Increasingly adopted by merchants and merchant aggregators, network tokens reduce exposure to card data compromise and significantly improve authorization rates. Spreedly’s Network Tokenization, which is powered by Mastercard’s MDES for Merchants (M4M), lets customers leverage their choice of network token or a secure, vaulted primary account number (PAN) token, as Spreedly can store both.
This combination offers merchants the flexibility to take advantage of network token transactions on supported gateways and still continue transacting with other payment service providers (PSPs) or acquirers that are developing network token capabilities. It also benefits customers by making shopping quick and easy; after initially entering their details, they can simply click to complete future purchases.
“Network tokens help businesses ensure the highest success rates possible, decrease fraud, and ultimately improve their customers’ experience. Spreedly’s agnostic approach to offering network tokens that are compatible with any payment service provider gives merchants and merchant aggregators the flexibility they need,” said Randy Guard, chief product and marketing officer, at Spreedly.

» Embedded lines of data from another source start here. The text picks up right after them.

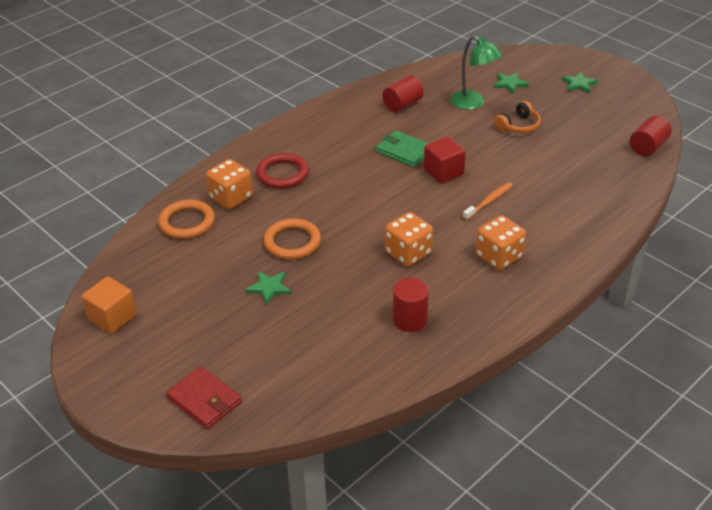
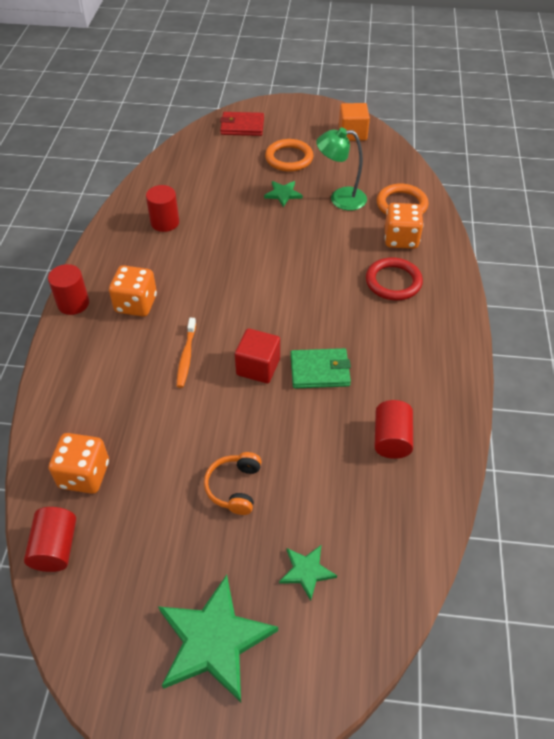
camera: 140 degrees right, 10 degrees up
orange ring [263,218,321,260] -> orange ring moved to [265,139,313,172]
orange dice [385,212,433,267] -> orange dice moved to [49,433,109,494]
green lamp [450,35,502,110] -> green lamp moved to [316,127,367,211]
green star [562,72,598,94] -> green star [158,575,278,702], size x2.01
none -> red cylinder [48,264,89,315]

Network tokens also securely store cardholder data, narrowing the scope and cost of Payment Card Industry Data Security Standard (PCI-DSS) compliance. Organizations that bill periodically for goods, subscriptions, and installment payments gain higher authorization rates by keeping payment methods evergreen.
“Network tokens are a powerful way for digital businesses to improve authorization rates while also driving additional security for cardholders. With M4M, we’re helping merchants and consumers alike prioritize safe, secure, and frictionless payments experiences,” said Sherri Haymond, executive vice president, Digital Partnerships at Mastercard.